EXERCISE SET =
1 > Answer these questions using the article on the Mueller survey:
(a) According to the survey, what does the public believe Russia did in the 2016 election?
(b) What percentage of voters overall say they will be less likely to vote for their member of Congress under the conditions described?
(c) What percentage of Republican voters in GOP-held House districts say the same?
2 > Write what follows the last sentence of the article on the Mueller survey.

GIVEN TEXT =
By Jeremy D. Rosner
Despite attacks by President Trump and his allies on Special Counsel Robert Mueller and the investigation he is leading, a new survey shows the public believes Russia meddled in the 2016 election, is concerned about it, and is prepared to support Trump’s impeachment if the investigation produces evidence of illegality.
The survey also shows that, if there is evidence of crimes, members of Congress who attacked the Mueller inquiry could pay a high price in November. These polling results send a clear message to elected officials that their constituents care deeply about protecting the Mueller investigation. A strong 64% majority – including 62% of Republican voters in GOP-held House districts – say they will be less likely to vote for their members of Congress if the Mueller investigation produces evidence of criminal activity, and their House member had been involved in efforts to attack or stall the investigation.

(Stored data)
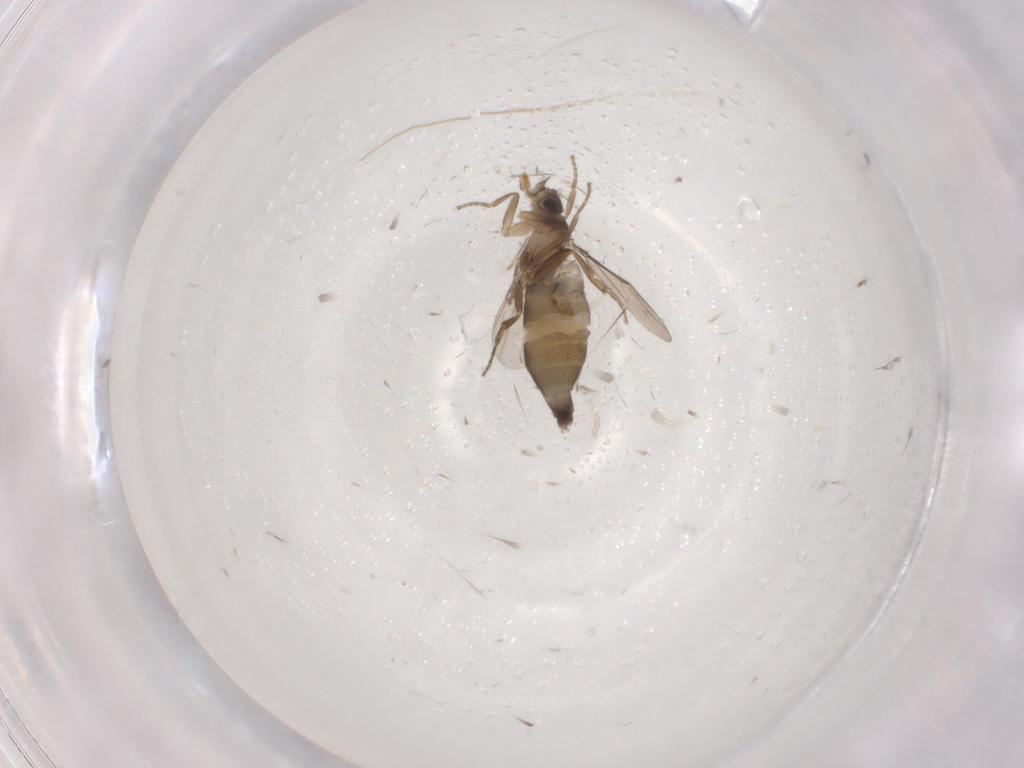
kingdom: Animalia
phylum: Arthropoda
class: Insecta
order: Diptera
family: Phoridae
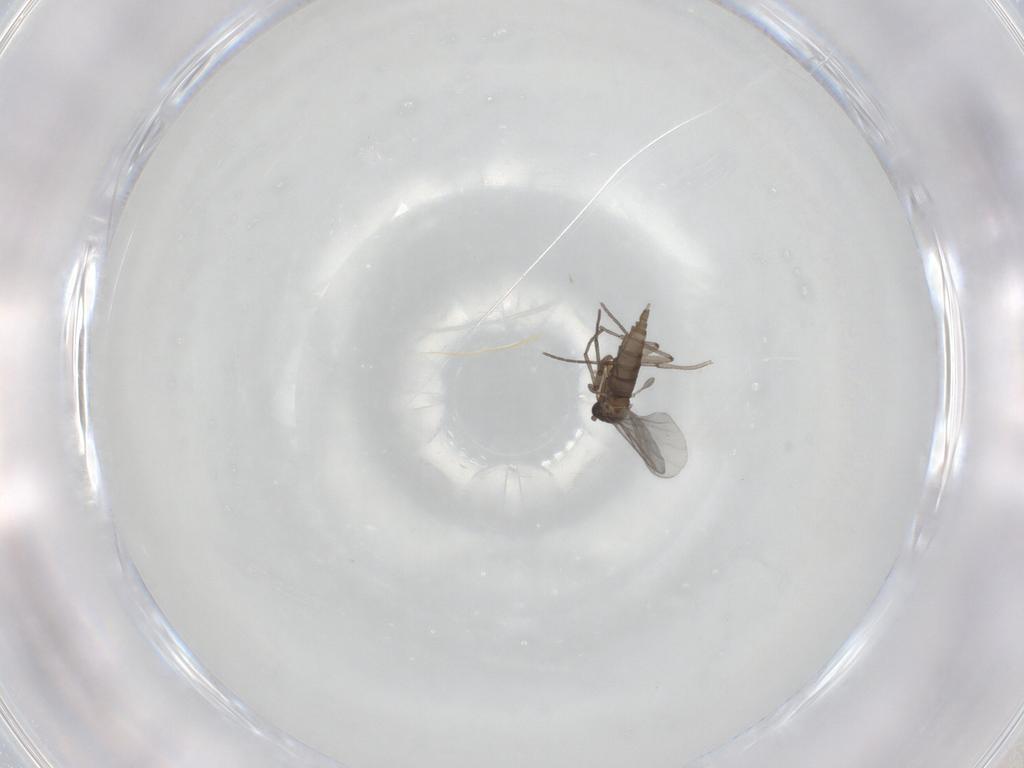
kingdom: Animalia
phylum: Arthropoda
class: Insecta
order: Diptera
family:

ANSWERS BY ITEM =
1 >
(a) Meddled in the 2016 election.
(b) 64%.
(c) 62%.

2 >
The survey suggests voters would also turn strongly against the President if the investigation produces evidence of illegal actions by Trump or his team, with little variability depending on the details of the crimes. Whether the illegality involved unlawful coordination with Russia, obstruction of justice, or financial crimes by Trump’s companies; and whether it directly involved Trump, or only his top aides – solid majorities, ranging from 58% to 65%, say they would support Trump’s impeachment. In each case, support for Trump’s impeachment includes solid majorities of independents, and about a third of all Republicans:
Such evidence of a likely public swing against Trump and the Republican Congress, if clear wrong-doing emerges, helps explain the intense, coordinated attacks they have launched on Mueller and his investigation. These attacks may be having some impact; although a 57-43% majority say they have high confidence in Mueller’s investigation, that margin is relatively narrow.
But the survey shows a strong majority feel more confident about Mueller and his investigation once they hear the most basic information about him – and it is worth keeping in mind that Mueller is still not a well-defined figure for most of the public. A 59% majority are more likely to trust Mueller and his handling of the investigation when they hear this statement: “Mueller has an outstanding record of integrity and patriotism. He is a highly decorated former Marine who fought in Vietnam. As US Attorney he served under both Democratic and Republican presi-dents, and built a reputation for fearlessly going after corruption and sticking to facts.”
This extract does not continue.